# Task instructions
Where a line holds the word "middle", count it, then give only the total for the entries below.

Start of Data for the task

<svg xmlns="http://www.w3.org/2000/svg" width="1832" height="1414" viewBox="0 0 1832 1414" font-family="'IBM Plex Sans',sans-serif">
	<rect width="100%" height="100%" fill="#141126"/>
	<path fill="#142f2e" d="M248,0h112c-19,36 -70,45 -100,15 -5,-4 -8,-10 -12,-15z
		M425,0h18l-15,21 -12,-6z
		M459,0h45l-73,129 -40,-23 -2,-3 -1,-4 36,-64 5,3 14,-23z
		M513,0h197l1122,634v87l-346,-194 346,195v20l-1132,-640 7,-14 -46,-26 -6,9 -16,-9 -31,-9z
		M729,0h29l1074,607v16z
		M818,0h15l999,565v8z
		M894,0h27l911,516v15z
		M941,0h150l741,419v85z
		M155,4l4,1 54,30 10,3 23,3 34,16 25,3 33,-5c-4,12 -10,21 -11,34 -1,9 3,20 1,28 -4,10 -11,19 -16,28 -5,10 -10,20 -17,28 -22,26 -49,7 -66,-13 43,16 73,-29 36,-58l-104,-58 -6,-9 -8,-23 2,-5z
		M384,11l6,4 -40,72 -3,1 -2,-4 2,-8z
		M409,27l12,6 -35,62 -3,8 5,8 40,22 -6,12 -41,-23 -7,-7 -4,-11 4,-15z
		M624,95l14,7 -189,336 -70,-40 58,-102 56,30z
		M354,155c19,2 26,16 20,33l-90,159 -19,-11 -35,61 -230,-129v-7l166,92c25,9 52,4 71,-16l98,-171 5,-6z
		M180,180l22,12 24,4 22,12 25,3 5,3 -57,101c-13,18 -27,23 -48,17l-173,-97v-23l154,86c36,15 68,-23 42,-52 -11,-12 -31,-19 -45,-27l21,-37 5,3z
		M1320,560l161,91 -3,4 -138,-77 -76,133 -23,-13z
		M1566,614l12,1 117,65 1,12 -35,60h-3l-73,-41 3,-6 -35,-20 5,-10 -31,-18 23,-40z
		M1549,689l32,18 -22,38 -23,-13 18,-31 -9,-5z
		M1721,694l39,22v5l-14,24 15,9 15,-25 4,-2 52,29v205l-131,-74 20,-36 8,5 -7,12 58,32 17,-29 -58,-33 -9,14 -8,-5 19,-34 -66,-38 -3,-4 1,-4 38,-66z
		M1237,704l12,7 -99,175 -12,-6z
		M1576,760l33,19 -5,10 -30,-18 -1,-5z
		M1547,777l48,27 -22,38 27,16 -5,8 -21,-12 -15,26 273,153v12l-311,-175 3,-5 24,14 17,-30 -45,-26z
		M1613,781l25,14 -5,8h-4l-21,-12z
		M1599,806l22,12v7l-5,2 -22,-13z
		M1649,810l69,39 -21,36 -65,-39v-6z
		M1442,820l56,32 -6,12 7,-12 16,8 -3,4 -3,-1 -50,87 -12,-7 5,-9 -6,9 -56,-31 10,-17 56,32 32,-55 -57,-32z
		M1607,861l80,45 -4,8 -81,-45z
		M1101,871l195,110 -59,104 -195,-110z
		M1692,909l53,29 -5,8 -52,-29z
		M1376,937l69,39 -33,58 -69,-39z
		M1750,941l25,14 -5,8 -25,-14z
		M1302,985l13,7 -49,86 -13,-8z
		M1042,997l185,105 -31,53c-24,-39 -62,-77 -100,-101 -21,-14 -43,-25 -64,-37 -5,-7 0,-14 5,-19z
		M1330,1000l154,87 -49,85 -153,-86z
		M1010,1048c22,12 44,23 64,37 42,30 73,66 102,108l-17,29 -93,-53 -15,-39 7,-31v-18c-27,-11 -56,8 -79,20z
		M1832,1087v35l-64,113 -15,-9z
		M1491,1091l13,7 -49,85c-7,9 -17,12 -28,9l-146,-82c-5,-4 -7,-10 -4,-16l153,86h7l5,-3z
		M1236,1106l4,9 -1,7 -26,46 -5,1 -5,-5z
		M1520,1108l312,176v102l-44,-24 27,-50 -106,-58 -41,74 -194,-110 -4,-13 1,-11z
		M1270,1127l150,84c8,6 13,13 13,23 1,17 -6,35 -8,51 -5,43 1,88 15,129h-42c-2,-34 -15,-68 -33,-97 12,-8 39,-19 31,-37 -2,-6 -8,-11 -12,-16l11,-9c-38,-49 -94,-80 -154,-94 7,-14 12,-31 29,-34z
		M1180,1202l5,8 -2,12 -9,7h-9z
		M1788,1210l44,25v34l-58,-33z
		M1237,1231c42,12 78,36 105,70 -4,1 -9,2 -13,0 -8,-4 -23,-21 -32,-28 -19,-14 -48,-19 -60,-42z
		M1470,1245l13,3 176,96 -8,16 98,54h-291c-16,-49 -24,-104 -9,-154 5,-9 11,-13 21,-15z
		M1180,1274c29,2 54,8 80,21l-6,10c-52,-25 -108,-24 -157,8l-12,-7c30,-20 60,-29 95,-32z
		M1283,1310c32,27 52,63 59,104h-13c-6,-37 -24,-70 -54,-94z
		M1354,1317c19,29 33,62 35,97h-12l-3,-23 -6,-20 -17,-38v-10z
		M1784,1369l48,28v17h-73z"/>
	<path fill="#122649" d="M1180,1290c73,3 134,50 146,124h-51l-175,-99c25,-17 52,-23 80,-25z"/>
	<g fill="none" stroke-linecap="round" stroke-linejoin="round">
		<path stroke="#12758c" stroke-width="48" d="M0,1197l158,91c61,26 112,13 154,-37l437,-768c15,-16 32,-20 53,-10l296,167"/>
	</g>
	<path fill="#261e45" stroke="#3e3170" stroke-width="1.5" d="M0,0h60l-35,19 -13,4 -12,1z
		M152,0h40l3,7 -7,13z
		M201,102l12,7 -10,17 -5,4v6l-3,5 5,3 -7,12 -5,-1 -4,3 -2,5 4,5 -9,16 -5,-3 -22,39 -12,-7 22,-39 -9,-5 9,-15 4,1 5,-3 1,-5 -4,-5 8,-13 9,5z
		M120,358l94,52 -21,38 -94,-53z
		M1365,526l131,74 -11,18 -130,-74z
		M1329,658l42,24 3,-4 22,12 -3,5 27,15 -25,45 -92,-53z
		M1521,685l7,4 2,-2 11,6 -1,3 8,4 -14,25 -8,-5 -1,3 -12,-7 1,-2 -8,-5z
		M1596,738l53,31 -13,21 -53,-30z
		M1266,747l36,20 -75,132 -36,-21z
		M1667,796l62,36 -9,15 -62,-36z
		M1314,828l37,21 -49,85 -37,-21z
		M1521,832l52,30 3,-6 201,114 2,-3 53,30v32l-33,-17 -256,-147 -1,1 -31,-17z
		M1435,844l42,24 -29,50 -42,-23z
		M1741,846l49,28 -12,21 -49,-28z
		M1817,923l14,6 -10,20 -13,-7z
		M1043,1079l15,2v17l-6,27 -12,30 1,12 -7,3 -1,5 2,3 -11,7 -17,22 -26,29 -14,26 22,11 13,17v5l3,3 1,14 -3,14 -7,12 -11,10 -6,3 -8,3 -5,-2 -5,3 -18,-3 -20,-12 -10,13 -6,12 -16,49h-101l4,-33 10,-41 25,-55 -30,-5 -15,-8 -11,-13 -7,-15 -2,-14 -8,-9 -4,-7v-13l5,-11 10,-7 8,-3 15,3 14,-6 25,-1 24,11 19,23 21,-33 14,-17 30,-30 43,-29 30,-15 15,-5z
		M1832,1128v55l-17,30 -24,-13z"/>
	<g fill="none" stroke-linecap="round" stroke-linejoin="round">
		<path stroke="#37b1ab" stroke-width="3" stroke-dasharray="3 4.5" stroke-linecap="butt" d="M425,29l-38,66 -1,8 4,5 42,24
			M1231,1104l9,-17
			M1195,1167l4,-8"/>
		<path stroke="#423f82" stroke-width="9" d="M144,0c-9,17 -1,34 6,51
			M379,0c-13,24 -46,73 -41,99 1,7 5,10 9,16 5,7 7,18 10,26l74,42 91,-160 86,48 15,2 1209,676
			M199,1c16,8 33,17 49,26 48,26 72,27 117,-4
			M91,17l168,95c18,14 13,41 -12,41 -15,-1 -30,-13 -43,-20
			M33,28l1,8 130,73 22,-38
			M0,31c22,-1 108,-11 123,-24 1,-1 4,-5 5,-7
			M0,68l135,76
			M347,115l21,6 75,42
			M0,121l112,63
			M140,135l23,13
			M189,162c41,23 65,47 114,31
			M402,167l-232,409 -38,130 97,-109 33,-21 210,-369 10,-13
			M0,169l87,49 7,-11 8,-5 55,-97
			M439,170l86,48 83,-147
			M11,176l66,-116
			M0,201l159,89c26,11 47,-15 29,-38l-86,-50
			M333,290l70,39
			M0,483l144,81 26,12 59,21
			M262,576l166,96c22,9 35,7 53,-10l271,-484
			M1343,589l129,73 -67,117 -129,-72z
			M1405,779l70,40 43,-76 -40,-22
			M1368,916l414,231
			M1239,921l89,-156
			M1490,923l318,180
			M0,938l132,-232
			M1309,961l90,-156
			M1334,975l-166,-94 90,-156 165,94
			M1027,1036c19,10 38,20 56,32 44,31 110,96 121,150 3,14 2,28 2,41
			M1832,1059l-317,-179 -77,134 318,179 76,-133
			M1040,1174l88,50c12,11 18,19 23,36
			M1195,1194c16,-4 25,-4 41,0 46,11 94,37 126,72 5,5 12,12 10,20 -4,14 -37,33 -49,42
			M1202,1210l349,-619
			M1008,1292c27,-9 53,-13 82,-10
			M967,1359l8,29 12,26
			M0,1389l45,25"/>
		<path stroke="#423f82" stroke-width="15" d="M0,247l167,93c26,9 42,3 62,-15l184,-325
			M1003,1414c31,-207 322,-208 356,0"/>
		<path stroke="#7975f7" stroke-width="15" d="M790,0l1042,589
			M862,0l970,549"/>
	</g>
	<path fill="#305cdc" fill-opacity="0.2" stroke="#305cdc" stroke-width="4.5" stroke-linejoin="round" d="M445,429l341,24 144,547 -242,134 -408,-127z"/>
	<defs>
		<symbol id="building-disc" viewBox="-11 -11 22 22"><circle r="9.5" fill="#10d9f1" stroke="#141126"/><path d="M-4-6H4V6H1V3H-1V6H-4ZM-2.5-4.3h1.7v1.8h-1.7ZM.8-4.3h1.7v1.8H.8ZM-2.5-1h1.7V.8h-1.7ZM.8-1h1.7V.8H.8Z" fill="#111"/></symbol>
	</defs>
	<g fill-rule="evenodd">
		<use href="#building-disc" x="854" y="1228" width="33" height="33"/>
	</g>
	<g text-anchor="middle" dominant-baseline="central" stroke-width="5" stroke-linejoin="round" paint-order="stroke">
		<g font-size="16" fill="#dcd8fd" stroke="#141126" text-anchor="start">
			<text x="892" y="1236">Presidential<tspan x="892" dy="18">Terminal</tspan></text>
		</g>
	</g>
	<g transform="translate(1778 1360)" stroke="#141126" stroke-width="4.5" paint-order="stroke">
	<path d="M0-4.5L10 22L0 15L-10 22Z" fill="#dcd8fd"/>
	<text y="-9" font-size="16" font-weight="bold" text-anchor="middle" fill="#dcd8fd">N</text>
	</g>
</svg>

End of Data for the task

# Response
2